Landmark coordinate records
━━━━━━━━

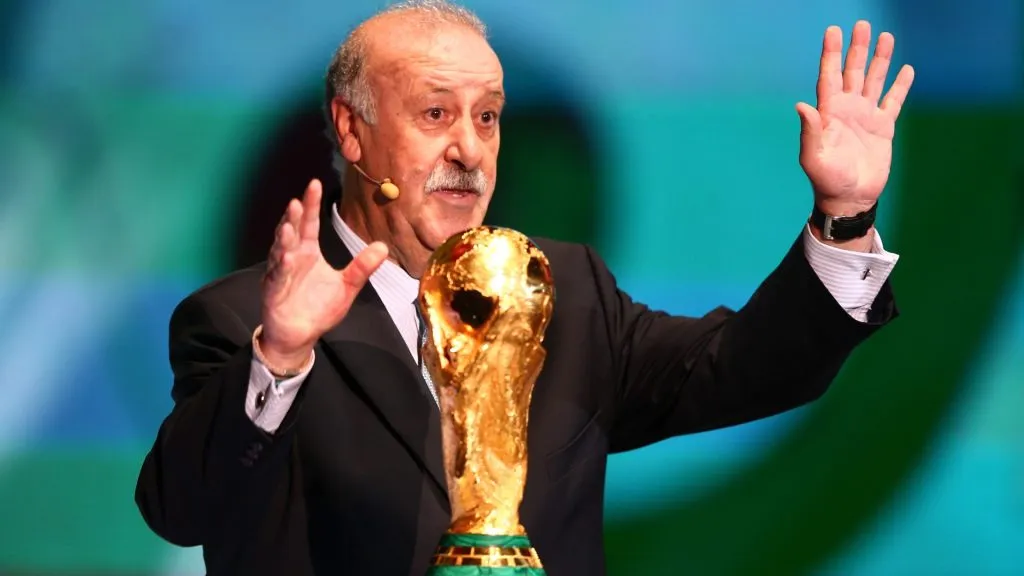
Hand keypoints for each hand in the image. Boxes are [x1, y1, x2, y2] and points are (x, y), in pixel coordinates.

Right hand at [259, 179, 387, 370]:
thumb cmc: (319, 308)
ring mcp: (280, 272)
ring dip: (283, 238)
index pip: (309, 223)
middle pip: (292, 231)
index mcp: (308, 252)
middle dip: (293, 217)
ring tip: (288, 224)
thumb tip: (383, 246)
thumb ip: (362, 266)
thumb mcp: (347, 286)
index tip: (314, 183)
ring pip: (280, 251)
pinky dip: (282, 267)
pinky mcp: (274, 291)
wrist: (300, 334)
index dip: (311, 204)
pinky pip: (278, 277)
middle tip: (298, 200)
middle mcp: (292, 257)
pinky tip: (287, 257)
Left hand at [796, 20, 914, 216]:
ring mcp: (865, 117)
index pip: (829, 76)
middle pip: (852, 72)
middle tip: (861, 24)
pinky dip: (900, 86)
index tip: (833, 31)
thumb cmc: (827, 180)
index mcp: (828, 113)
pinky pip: (892, 101)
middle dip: (856, 49)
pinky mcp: (883, 128)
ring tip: (886, 36)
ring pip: (874, 81)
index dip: (831, 54)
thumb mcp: (814, 157)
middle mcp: (847, 110)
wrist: (850, 199)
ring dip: (880, 60)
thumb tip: (801, 104)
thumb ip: (809, 131)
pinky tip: (906, 69)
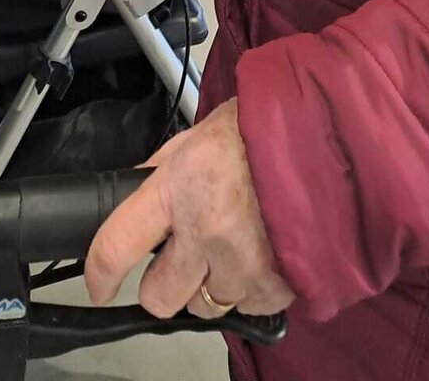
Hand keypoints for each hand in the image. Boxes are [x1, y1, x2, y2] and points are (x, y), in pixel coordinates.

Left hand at [84, 98, 293, 320]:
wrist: (330, 133)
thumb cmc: (265, 124)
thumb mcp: (202, 132)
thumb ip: (166, 168)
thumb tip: (140, 192)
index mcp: (179, 187)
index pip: (118, 246)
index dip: (100, 274)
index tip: (98, 284)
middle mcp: (206, 232)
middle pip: (159, 297)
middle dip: (165, 282)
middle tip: (184, 258)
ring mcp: (244, 263)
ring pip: (207, 305)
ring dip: (214, 283)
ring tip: (237, 244)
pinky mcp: (279, 283)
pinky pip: (250, 305)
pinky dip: (252, 287)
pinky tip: (265, 251)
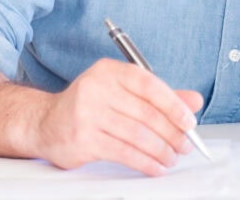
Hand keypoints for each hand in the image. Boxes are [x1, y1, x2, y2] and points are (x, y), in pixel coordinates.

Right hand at [30, 58, 202, 175]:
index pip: (148, 84)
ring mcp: (87, 113)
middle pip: (146, 113)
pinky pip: (124, 153)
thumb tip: (193, 101)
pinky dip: (145, 162)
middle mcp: (96, 88)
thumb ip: (158, 97)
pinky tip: (155, 167)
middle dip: (172, 133)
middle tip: (184, 145)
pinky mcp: (83, 139)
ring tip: (171, 158)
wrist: (45, 123)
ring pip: (137, 135)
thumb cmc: (89, 106)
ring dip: (161, 151)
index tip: (189, 122)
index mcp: (108, 71)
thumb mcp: (122, 93)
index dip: (174, 104)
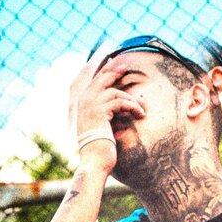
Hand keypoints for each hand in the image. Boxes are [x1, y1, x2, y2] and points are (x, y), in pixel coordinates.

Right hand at [69, 54, 144, 172]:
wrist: (94, 160)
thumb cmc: (99, 147)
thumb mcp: (101, 127)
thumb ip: (105, 114)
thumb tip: (117, 107)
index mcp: (81, 104)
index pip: (91, 80)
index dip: (101, 69)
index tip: (112, 60)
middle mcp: (83, 102)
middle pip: (101, 78)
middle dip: (113, 70)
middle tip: (125, 66)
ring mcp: (90, 105)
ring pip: (114, 91)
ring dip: (130, 100)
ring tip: (140, 109)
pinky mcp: (100, 111)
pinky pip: (120, 101)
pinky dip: (133, 107)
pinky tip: (140, 114)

━━━━━━━━

▸ Assignment:
How many lines of the records contain the word "Right"? Reply with the number and nothing else.

▸ Written solution:
3